Which is why the Competition Bureau happily gave its blessing. So now, Royal Bank stock is on the verge of completing one of the largest mergers in Canadian banking history — a merger that could see its share price (and dividend!) rise even higher.
What investors might get
So let’s get into some examples, shall we? Should Royal Bank stock see the merger come through in the next year, with share prices rising back to 52-week highs, it could very interesting for investors.

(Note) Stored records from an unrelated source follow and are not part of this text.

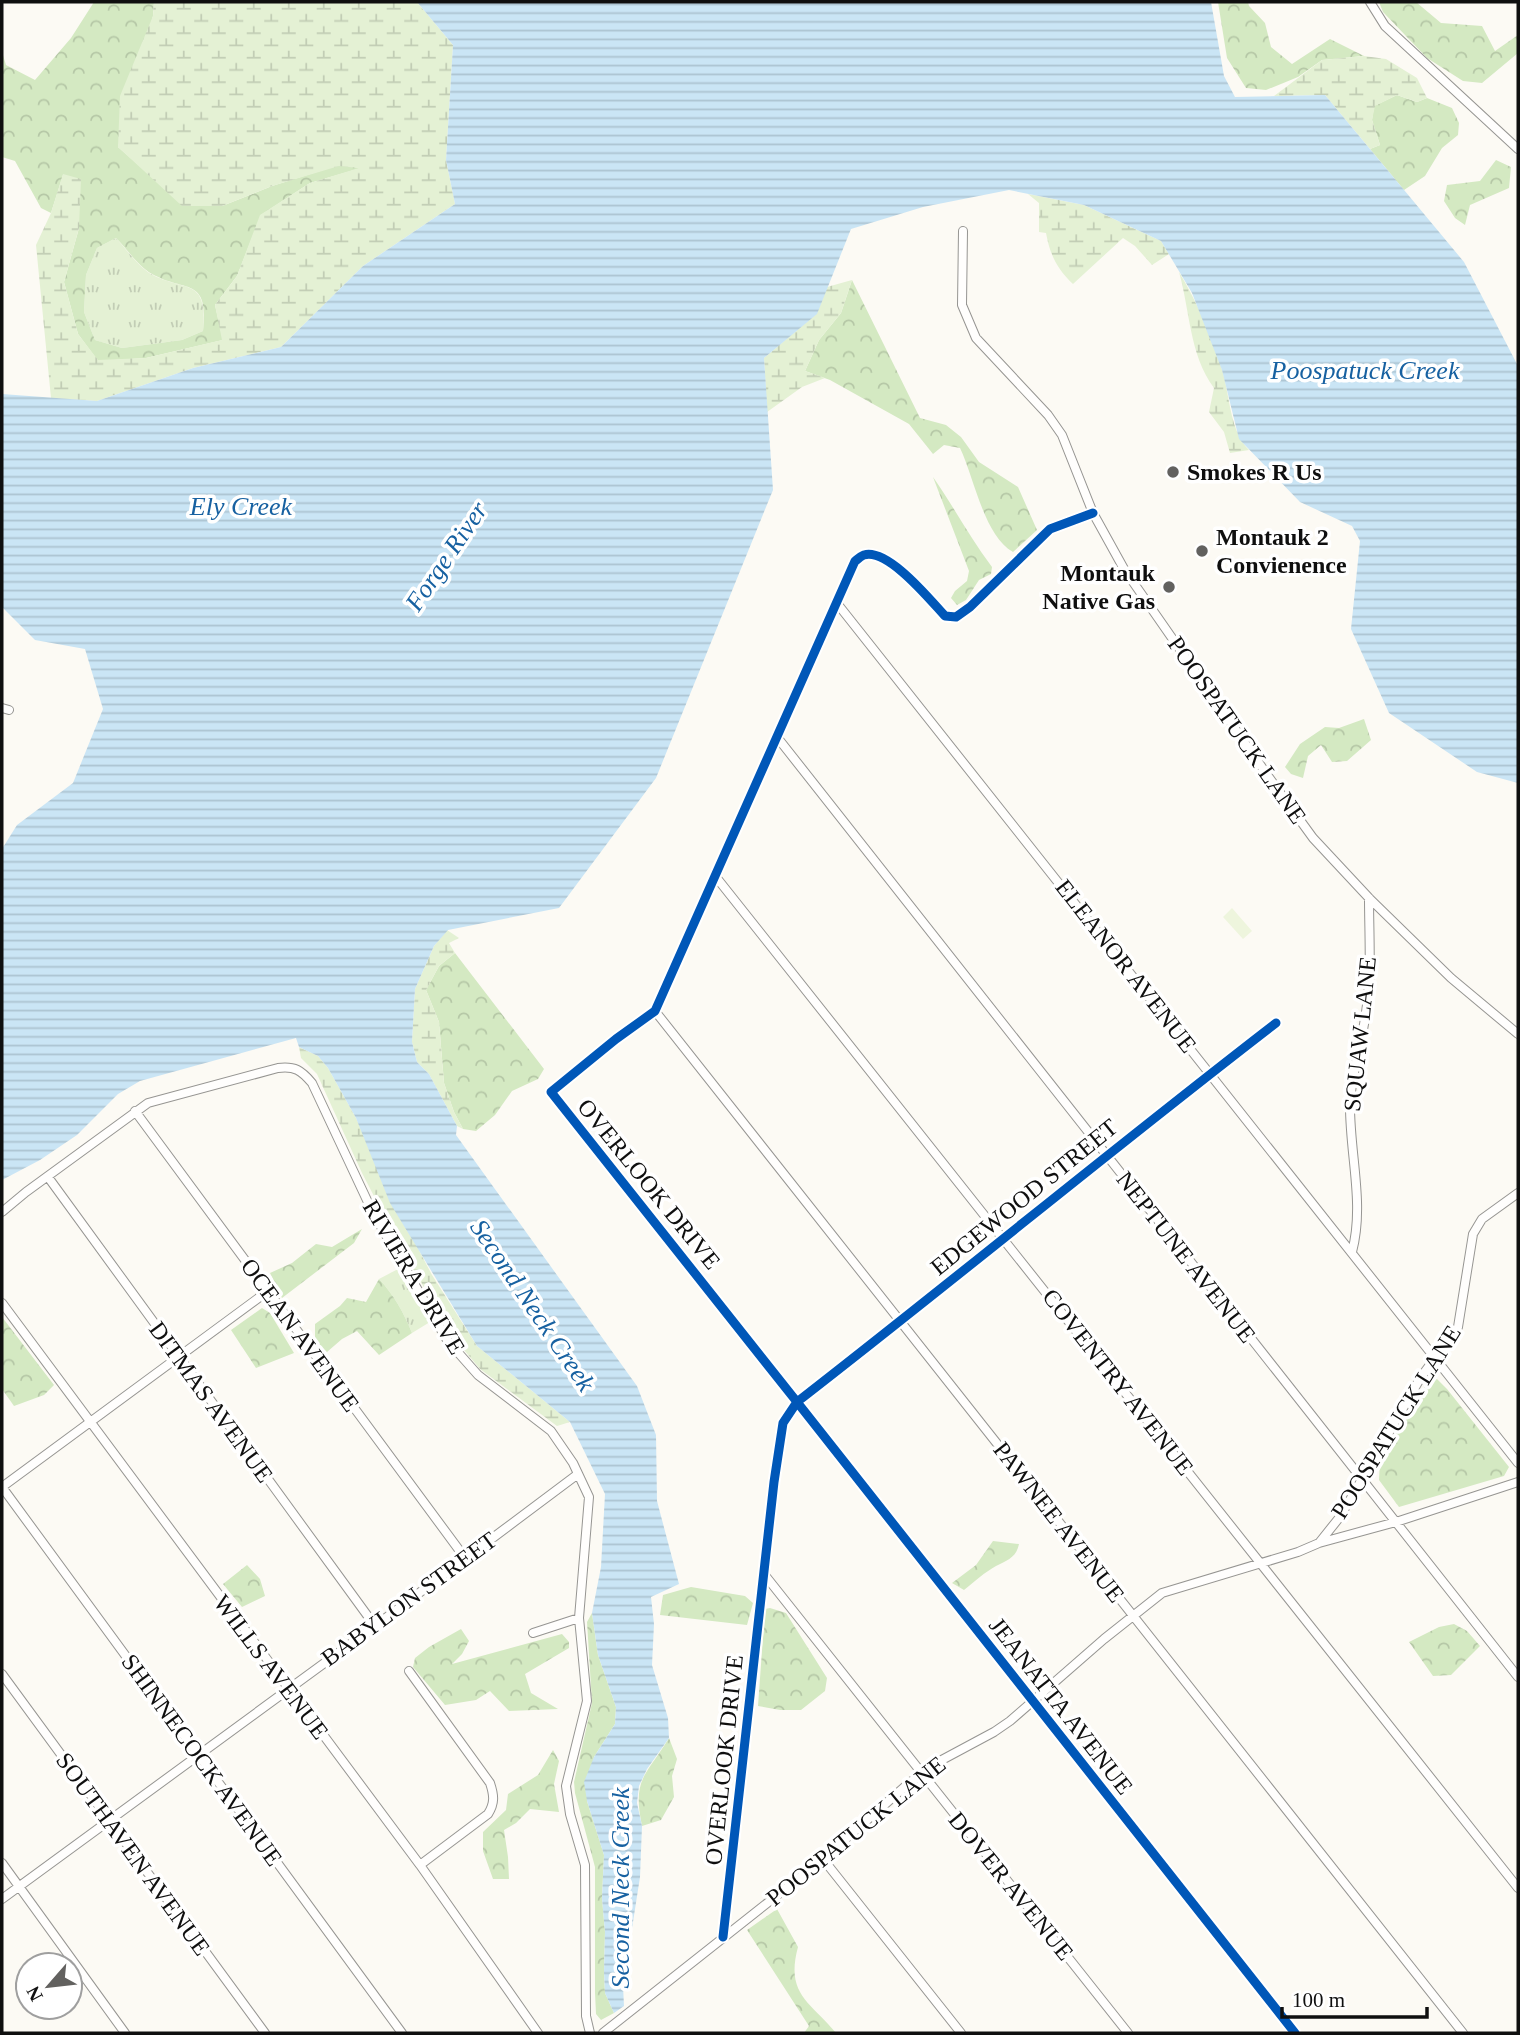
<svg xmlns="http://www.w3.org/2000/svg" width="1520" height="2035" viewBox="0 0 1520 2035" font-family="Georgia,serif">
<defs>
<pattern id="grass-tufts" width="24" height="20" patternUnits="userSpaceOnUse" patternTransform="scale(1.75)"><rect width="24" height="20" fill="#e4f1d4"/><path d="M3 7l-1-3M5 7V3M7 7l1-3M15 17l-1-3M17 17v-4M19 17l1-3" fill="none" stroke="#c2cdb5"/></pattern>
<pattern id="forest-crowns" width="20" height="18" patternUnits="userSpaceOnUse" patternTransform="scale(1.75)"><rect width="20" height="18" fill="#d4e9c2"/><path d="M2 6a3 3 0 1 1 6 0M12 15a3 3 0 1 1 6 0" fill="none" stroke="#b5c7a6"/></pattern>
<pattern id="wetland-marsh" width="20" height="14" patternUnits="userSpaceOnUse" patternTransform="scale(1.75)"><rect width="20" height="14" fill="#e4f1d4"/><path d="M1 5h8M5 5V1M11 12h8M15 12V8" fill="none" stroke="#c2cdb5"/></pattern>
<pattern id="water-rules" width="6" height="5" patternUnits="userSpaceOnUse" patternTransform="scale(1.75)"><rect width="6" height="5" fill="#cae5f5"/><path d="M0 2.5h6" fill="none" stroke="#acc3d1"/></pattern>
</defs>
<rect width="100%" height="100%" fill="#fcfaf4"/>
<path fill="url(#grass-tufts)" d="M116 238C126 249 138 266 151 274 186 293 208 276 203 331L182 340 122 348 95 340 84 312 86 275 97 248Z
M398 1269 430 1322 412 1333C404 1313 394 1295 379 1279Z"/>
<path fill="url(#forest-crowns)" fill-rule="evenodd" d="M94 2H154L153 16 118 147 152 177 222 206 272 186 339 165 361 168 310 183 261 215 237 276 215 305 223 340 146 358 98 361 78 334 64 282 79 228 63 175 51 213 41 208 15 161 2 157V52L6 65 35 80 71 38ZM116 238C127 249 138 266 152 274 186 293 209 276 203 331L182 340 122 348 95 340 84 312 86 275 97 248Z
M1218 2H1248L1249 6 1265 23 1271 47 1292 64 1330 39 1364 56 1322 60 1298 77 1266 90 1246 88 1227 58Z
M1379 2H1416L1441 23 1482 26 1495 51 1518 35V53L1482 83 1463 81 1427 58 1383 12Z
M1397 95 1417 102 1427 98 1452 108 1459 123 1458 135 1442 148 1425 176 1404 190 1370 149 1380 145 1372 120 1374 106Z
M1496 160 1511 167 1509 188 1470 205 1465 225 1455 218 1444 201 1447 185 1480 181Z
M852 280 920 418 946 425 961 437 979 462 1018 487 1037 530 1013 552C984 536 974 477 960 448L944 445 933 454 909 424 830 380 805 371 819 340 841 313Z
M933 477C954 507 970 538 992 567L991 574 979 580 966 600 957 605 951 598 955 591 967 581 969 571Z
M1364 719 1371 740 1347 761 1332 762 1321 745 1308 756 1303 778 1291 774 1285 767 1300 744 1325 727 1339 728Z
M455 953 544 1069 538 1079 512 1091 495 1115 476 1131 463 1129 454 1112 444 1083 439 1022 426 990 439 966Z
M362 1229 354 1243 282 1298 270 1273 292 1263 316 1244 332 1247Z
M379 1279C394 1295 404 1313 412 1333L379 1355 357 1331 342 1339 327 1352 315 1341V1324L340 1306 347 1298 366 1302Z
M262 1308 270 1313 294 1353 256 1368 231 1330Z
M2 1317 54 1385 44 1395 14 1406 2 1389Z
M1437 1379 1447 1389 1509 1467 1504 1476 1399 1507 1379 1480 1380 1460 1427 1383Z
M993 1541 1019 1544C1016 1558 1007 1560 996 1566 985 1572 974 1582 964 1590L952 1583 976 1565Z
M247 1565 260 1579 265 1596 242 1607 223 1584Z
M691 1587 745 1596 753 1603 747 1625 660 1615 663 1595Z
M770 1608 786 1613 827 1678 825 1691 801 1710H780L758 1706 765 1609Z
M592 1613 598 1655 616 1707 615 1724 594 1757 587 1801 604 1855 602 1898 605 1932 604 1972 605 1993 614 2013 601 2020 596 2014 595 1993V1867L575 1793 574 1782 592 1703 587 1622Z
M1454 1624 1467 1631 1480 1646 1451 1675 1433 1676 1409 1642 1439 1627Z
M461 1629 469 1641 462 1654 452 1664 562 1634 569 1642V1648L525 1674 531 1693 558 1709 509 1711 490 1691 476 1700 445 1705 413 1667 415 1658 429 1647Z
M669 1738 677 1759 672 1776 674 1797 661 1820 642 1826C632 1778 646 1776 669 1738Z
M553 1750 559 1761 554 1784 559 1812 530 1809 516 1823 504 1830 508 1857 509 1879H493L483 1851V1832L506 1810 508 1794 538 1775Z
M777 1909 798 1947C785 1995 811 2002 836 2033H804L809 2026 747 1930Z"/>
<path fill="url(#wetland-marsh)" d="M154 2H417L453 45 446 160 455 204 363 266 281 347 193 368 97 401 51 398 36 245 51 213 63 174 81 179 79 228 64 282 78 334 98 360 146 358 222 340 215 305 237 276 260 215 310 183 359 168 339 166 272 186 222 206H182L118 147 120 96 153 16Z
M1364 56 1386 59 1417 78 1427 98 1417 102 1397 95 1375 106 1372 120 1380 145 1370 149 1325 95 1274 96 1322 60Z
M1028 194 1084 205 1161 241 1169 254 1152 265 1135 246 1123 238 1073 284C1057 269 1050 255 1046 233L1039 232V203Z
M1179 272C1197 302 1213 338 1223 373 1230 398 1230 431 1249 450L1230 453 1224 432 1209 412 1214 388C1189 354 1190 310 1179 272Z
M852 280 841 313 819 340 805 371 825 378 802 387 767 412 764 358 816 314 827 287Z
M447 930 459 938 449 943 455 953 439 966 426 990 439 1022 444 1083 454 1112 463 1129 457 1126 429 1074 417 1062 412 1042 415 989 434 946Z
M299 1047 318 1056 328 1068 356 1118 412 1237 432 1275 477 1346 570 1422 557 1426 480 1369 454 1338 403 1252 362 1173 317 1074 301 1058Z"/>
<path fill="#eef5dd" d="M1232 908 1252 931 1243 939 1223 917Z"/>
<path fill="url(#water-rules)" d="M417 2H1211L1224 76 1235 97 1325 95 1464 262 1518 366V783L1477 772 1389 713 1351 629 1360 541 1352 526 1300 502 1239 439 1222 370 1192 293 1161 241 1084 205 1009 190 923 207 851 229 817 314 764 358 773 490 766 507 656 778 559 908 448 930 434 946 415 989 412 1042 417 1062 429 1074 457 1126 456 1135 637 1386 656 1435 657 1501 679 1584 651 1597 654 1624 652 1665 668 1718 669 1738 647 1769 639 1786 637 1803 642 1826 640 1877 623 1986 624 2006 614 2013 605 1993 604 1972 605 1932 602 1898 604 1855 587 1801 584 1782 594 1757 615 1724 616 1707 598 1655 592 1613 601 1567 605 1494 570 1422 477 1346 390 1203 356 1118 328 1068 318 1056 299 1047 296 1038 140 1081 118 1094 77 1135 40 1160 2 1180V849L17 825 73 783 103 709 85 649 35 640 2 607V394L97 401 193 368 281 347 363 266 455 204 446 160 453 45Z"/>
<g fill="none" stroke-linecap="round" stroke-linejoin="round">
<g stroke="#969592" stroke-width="10">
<path id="street" d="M1370 2 1385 26 1518 149
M963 231 962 305 976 338 1048 415 1062 435 1093 513 1124 569 1268 776 1313 838 1369 898 1451 978 1518 1034
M836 602 1518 1463
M2 708 9 710
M777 737 1518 1677
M716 877 1518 1888
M655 1011 1463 2033
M1276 1023C1115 1147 958 1277 797 1402L1295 2033
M135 1111 465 1558
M48 1177 375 1626
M2 1212 26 1192 148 1103 278 1068C295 1066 301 1070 312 1083L373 1213 447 1340 478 1375 551 1431 573 1463 589 1497 579 1618 587 1701 566 1786 570 1814 585 1865 586 2016 590 2033
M1352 1252C1365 1203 1349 1152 1350 1102 1352 1071 1362 1042 1366 1012 1372 975 1369 936 1369 898
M2 1303 420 1865 538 2033
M2 1487 402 2033
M2 1487 268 1291
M1319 1543 1339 1518 1351 1498 1421 1377 1458 1327 1473 1234 1482 1219 1518 1193
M764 1574 1128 2033
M533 1633 579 1618
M409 1671 490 1783C494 1795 495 1803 488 1814L420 1865
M2 1674 265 2033
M823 1859 961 2033
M2 1863 125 2033
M2 1899 375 1626 578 1474
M723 1937 774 1482 783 1423 797 1402 551 1092 616 1039 655 1011 855 561C857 560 862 555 864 555 888 548 930 600 945 616L956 617 970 607 1050 529 1093 513
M603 2033 823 1859 909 1783 938 1762 994 1732 1010 1721 1104 1639 1162 1593 1298 1552 1319 1543 1396 1522 1518 1482"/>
</g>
<use href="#street" stroke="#fffefd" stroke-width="8"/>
<g stroke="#fff" stroke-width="13">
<path id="cycleway" d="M1276 1023C1115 1147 958 1277 797 1402L1295 2033
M723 1937 774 1482 783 1423 797 1402 551 1092 616 1039 655 1011 855 561C857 560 862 555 864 555 888 548 930 600 945 616L956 617 970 607 1050 529 1093 513"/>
</g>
<use href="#cycleway" stroke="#0057b8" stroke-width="9"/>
</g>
<g fill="#62615f" stroke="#fff" stroke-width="2.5">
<circle cx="1173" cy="472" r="7"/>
<circle cx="1202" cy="551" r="7"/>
<circle cx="1169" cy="587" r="7"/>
</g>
<g text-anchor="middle" stroke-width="7" stroke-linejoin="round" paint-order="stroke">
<g font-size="24" font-weight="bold" fill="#0f0f0f" stroke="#fff" text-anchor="start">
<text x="1187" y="480">Smokes R Us</text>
<text x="1216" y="545">Montauk 2<tspan x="1216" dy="28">Convienence</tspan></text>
<text x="1155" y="581" text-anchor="end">Montauk<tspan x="1155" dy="28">Native Gas</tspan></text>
</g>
<g font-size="24" fill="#0f0f0f" stroke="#fff">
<text transform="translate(1237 730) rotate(55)" y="8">POOSPATUCK LANE</text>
<text transform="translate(1126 966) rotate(52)" y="8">ELEANOR AVENUE</text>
<text transform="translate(1360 1034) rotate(-84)" y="8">SQUAW LANE</text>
<text transform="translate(649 1184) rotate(51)" y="8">OVERLOOK DRIVE</text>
<text transform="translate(1024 1197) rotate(-39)" y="8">EDGEWOOD STREET</text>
<text transform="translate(1186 1257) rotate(52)" y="8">NEPTUNE AVENUE</text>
<text transform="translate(414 1277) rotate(59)" y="8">RIVIERA DRIVE</text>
<text transform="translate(300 1335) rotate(54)" y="8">OCEAN AVENUE</text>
<text transform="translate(1118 1382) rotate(52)" y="8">COVENTRY AVENUE</text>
<text transform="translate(211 1402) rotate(54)" y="8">DITMAS AVENUE</text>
<text transform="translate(1396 1422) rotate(-58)" y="8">POOSPATUCK LANE</text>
<text transform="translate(1059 1522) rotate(52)" y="8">PAWNEE AVENUE</text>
<text transform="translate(409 1599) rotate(-36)" y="8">BABYLON STREET</text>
<text transform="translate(271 1667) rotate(53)" y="8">WILLS AVENUE</text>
<text transform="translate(1061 1706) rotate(52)" y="8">JEANATTA AVENUE</text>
<text transform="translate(202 1760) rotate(54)" y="8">SHINNECOCK AVENUE</text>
<text transform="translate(724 1760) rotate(-84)" y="8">OVERLOOK DRIVE</text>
<text transform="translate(856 1831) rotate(-39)" y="8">POOSPATUCK LANE</text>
<text transform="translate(133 1854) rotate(54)" y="8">SOUTHAVEN AVENUE</text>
<text transform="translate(1011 1886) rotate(51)" y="8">DOVER AVENUE</text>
</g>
<g font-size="26" font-style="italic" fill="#1761a1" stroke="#fff">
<text x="1365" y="379">Poospatuck Creek</text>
<text x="241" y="515">Ely Creek</text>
<text transform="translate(446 556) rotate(-56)" y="9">Forge River</text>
<text transform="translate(533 1305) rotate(56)" y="9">Second Neck Creek</text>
<text transform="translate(620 1888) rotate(-90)" y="9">Second Neck Creek</text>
</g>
</g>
<rect width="1520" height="2035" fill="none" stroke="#0f0f0f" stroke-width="7"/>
<g transform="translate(49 1986) rotate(242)"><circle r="33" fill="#ffffff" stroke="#9f9f9f" stroke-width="2"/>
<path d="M0-5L12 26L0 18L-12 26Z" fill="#62615f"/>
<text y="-10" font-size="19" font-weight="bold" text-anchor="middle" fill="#0f0f0f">N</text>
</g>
<path d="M1282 2007v10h145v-10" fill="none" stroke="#0f0f0f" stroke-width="3.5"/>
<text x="1292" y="2007" font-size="21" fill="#0f0f0f" stroke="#ffffff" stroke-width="5" paint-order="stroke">100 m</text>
</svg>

Let’s say then that you were to pick up Royal Bank stock right now with $5,000. Here’s what that could look like should the investment hit 52-week highs.
COMPANY | RECENT PRICE | NUMBER OF SHARES | DIVIDEND | TOTAL PAYOUT | FREQUENCY | PORTFOLIO TOTAL |
RY – now | $126 | 40 | $5.52 | $220.80 | quarterly | $5,000 |
RY – highs | $140 | 40 | $5.52 | $220.80 | quarterly | $5,600 |
In a short period of time (perhaps within the next year) you should see shares hit that $140 mark once more. If that happens, your $5,000 could provide returns of $600! Add in dividends at $220.80, and you now have passive income totalling $820.80! So certainly consider Royal Bank stock, even if we see another dip. Because honestly, I don’t think any dip will last much longer.